## Exercise aim
From the entries below, copy every line that has the word "shoulder".

## Task inputs
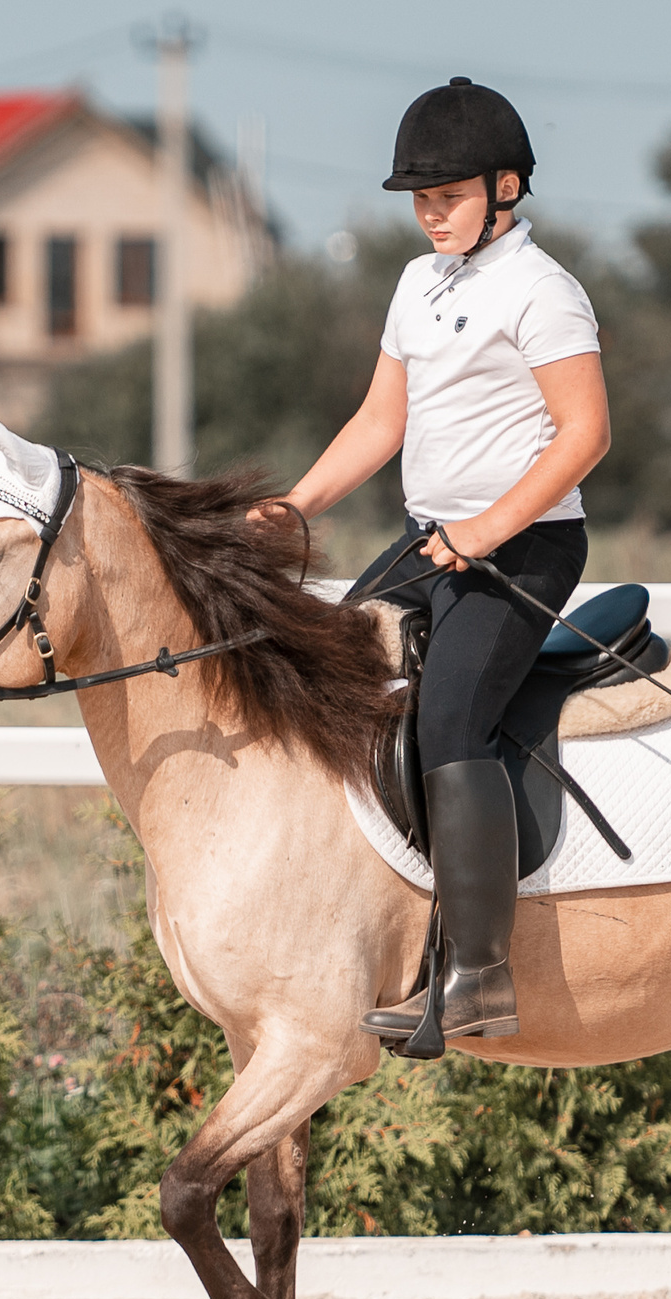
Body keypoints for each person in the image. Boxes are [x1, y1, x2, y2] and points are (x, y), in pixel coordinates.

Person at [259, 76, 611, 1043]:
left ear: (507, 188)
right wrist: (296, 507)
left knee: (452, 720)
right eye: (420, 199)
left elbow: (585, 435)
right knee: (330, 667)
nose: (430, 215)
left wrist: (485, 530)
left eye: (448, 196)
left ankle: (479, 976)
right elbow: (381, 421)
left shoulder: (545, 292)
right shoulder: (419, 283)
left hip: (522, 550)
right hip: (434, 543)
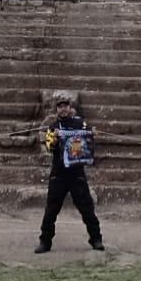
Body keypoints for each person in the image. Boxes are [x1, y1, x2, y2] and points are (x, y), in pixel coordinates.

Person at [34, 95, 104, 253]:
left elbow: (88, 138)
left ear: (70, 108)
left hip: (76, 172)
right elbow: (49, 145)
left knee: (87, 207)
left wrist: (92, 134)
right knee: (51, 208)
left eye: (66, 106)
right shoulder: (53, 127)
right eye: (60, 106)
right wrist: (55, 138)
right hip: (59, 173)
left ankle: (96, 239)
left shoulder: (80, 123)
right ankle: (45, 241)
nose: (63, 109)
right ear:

## Response to this task
left shoulder: (545, 292)
right shoulder: (419, 283)
right shoulder: (53, 127)
left shoulder: (80, 123)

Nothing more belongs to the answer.